● Page excerpt

------

Search is the single largest traffic driver to websites, according to SimilarWeb’s Global Search Marketing Report 2016. The findings are based on billions of site visits to a global sample of websites but reflect only desktop traffic.
The report is focused on a variety of metrics surrounding paid search. It also shows the breakdown of traffic from a broader range of sources. Below, for example, is the relative share of traffic from paid search and display advertising in a variety of shopping-related categories. As a general matter, paid search generates more traffic than display except in the “general merchandise” category.
Source: SimilarWeb Global Search Marketing Report 2016
What I find most interesting is that, in contrast to a number of bullish reports on the role of email and social media in shopping, the SimilarWeb data argue these channels drive only modest traffic compared to search. Unfortunately, the report doesn’t give any insight into which channels are most effective in generating conversions.
Across a number of paid and organic sources, as indicated, search is the largest single traffic driver, followed by “direct,” and then “referrals.” After that, there’s a big drop in volume. Social media is fourth on the list, followed by display, and finally, email, which generates a minuscule amount of traffic, according to the report.

------

● Data excerpts
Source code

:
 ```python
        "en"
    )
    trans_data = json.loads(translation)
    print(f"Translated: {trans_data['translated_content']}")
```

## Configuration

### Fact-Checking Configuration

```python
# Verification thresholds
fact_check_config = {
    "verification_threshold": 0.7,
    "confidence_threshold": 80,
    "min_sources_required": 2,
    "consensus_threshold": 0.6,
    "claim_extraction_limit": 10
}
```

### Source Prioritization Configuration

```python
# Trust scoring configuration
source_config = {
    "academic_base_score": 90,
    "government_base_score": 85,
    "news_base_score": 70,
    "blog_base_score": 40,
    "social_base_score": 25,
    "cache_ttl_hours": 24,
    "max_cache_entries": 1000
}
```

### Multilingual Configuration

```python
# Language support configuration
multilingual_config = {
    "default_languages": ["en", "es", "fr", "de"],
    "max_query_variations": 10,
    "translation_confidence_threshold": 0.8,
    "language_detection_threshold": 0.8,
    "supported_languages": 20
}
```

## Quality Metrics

------

● Requirement 1
In the article on search traffic, begin at the words "Source: SimilarWeb Global" and stop after "in generating conversions.". Rewrite that passage and swap "channels" for "platforms".
● Requirement 2
Resume the article on search as a traffic driver, starting after its last sentence.

● Expected output 1
Source: SimilarWeb Global Search Marketing Report 2016
What I find most interesting is that, in contrast to a number of bullish reports on the role of email and social media in shopping, the SimilarWeb data argue these platforms drive only modest traffic compared to search. Unfortunately, the report doesn’t give any insight into which platforms are most effective in generating conversions.

● Expected output 2
Within the search category, paid search is just over five percent of all traffic, and organic is just under 95 percent. If mobile data were included I suspect the numbers would shift somewhat toward paid in a purely mobile context.
If you’d like to see the full report, you can download it here (registration required).
Postscript: Originally I had written that the report included both PC and mobile traffic, which was suggested by the methodology discussion in the document. I asked the company to confirm the inclusion of mobile data. Two days later SimilarWeb’s PR representative clarified that the report was desktop only. I have made changes in the article to reflect this new information.